▸ **Given passage**:
---+---

Some of the most frequent questions we get have to do with why we don’t share the information we learn with the study participants we’re studying. Why won’t we tell them the genetic risk variants they carry? Why won’t we screen their children for them?
The short answer to these frustrated Whys is that we can’t.
Human subjects research (that is, research involving human participants) is tightly regulated by the government. Every step of the research is scrutinized and controlled to ensure the safety of the people involved. Their health, their privacy, and all aspects of their well-being are protected. For example, our latest study needed to be completely vetted by Duke University’s Internal Review Board (IRB) before we could launch it. IRBs review research studies to make sure that the best protections possible are in place for the people who enroll. They ask the crucial question: Is this ethical?
The need for formal ethics boards was made clear in the 1970s with the public revelation of research abuses, of which the the Tuskegee Syphilis Study was a horrifying example. The Tuskegee Syphilis Study was conducted between 1932 and 1972 by the U.S. Public Health Service and Tuskegee University. Over a 40 year period, 600 poor black Alabama sharecroppers were enrolled in the study with the promise of free medical care. The aim of the study was to learn about the progression of syphilis when left untreated. Of the 600 participants, 399 of the men had syphilis and 101 did not. During the course of the study, those with syphilis were never told that they had the disease. Nor were they treated with penicillin, an effective treatment made available in the 1940s. The study was only halted in 1972 because a Public Health Service employee leaked to the press the story that hundreds of people were unecessarily suffering and dying from a treatable disease.

---+---

Write out the passage above on research ethics in full, word for word.

(Dataset entries)

---+---

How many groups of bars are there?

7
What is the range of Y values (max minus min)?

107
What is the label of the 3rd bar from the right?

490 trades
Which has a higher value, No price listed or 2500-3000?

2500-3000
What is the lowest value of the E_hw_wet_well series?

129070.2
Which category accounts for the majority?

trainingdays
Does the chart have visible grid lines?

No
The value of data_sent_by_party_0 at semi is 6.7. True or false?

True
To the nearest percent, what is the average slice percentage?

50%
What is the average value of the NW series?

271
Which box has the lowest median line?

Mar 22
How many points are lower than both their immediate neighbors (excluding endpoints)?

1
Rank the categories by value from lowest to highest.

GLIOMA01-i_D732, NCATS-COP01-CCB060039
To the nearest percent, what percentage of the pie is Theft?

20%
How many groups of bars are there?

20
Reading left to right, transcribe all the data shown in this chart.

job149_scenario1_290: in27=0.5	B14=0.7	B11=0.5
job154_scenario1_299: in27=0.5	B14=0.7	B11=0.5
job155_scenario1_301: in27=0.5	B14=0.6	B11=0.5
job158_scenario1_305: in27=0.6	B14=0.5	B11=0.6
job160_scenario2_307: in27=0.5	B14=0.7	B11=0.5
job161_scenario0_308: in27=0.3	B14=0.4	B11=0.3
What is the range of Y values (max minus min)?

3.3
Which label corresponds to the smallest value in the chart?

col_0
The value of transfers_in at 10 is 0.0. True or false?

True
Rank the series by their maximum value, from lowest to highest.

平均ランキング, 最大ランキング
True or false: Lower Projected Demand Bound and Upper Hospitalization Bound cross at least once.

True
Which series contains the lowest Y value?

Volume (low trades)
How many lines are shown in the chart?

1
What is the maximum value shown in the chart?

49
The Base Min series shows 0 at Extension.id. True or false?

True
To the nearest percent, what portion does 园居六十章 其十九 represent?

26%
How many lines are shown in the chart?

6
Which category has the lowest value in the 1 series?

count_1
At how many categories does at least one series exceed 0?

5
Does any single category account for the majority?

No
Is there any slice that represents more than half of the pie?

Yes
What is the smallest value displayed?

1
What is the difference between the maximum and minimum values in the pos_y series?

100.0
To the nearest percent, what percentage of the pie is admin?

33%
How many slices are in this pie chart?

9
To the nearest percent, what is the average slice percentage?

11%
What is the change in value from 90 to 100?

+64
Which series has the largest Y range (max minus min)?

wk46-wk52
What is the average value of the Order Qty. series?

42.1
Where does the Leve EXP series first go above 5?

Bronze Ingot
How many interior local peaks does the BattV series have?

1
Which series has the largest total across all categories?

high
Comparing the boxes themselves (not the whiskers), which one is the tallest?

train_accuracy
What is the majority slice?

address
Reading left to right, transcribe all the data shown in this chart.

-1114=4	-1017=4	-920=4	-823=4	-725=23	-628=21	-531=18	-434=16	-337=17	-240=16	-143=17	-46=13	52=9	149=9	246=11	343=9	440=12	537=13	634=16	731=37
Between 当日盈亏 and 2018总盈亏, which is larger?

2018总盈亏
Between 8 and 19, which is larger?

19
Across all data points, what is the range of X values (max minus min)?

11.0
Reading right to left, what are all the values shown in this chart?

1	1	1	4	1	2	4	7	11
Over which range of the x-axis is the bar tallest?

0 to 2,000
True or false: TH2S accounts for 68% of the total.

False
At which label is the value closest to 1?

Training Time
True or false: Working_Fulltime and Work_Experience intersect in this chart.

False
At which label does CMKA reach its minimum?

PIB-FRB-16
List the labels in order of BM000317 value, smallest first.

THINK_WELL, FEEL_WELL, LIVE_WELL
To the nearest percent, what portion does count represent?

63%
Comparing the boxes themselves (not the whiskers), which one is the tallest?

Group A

---+---

▸ **Task answer**:
Some of the most frequent questions we get have to do with why we don’t share the information we learn with the study participants we’re studying. Why won’t we tell them the genetic risk variants they carry? Why won’t we screen their children for them?
The short answer to these frustrated Whys is that we can’t.
Human subjects research (that is, research involving human participants) is tightly regulated by the government. Every step of the research is scrutinized and controlled to ensure the safety of the people involved. Their health, their privacy, and all aspects of their well-being are protected. For example, our latest study needed to be completely vetted by Duke University’s Internal Review Board (IRB) before we could launch it. IRBs review research studies to make sure that the best protections possible are in place for the people who enroll. They ask the crucial question: Is this ethical?
The need for formal ethics boards was made clear in the 1970s with the public revelation of research abuses, of which the the Tuskegee Syphilis Study was a horrifying example. The Tuskegee Syphilis Study was conducted between 1932 and 1972 by the U.S. Public Health Service and Tuskegee University. Over a 40 year period, 600 poor black Alabama sharecroppers were enrolled in the study with the promise of free medical care. The aim of the study was to learn about the progression of syphilis when left untreated. Of the 600 participants, 399 of the men had syphilis and 101 did not. During the course of the study, those with syphilis were never told that they had the disease. Nor were they treated with penicillin, an effective treatment made available in the 1940s. The study was only halted in 1972 because a Public Health Service employee leaked to the press the story that hundreds of people were unecessarily suffering and dying from a treatable disease.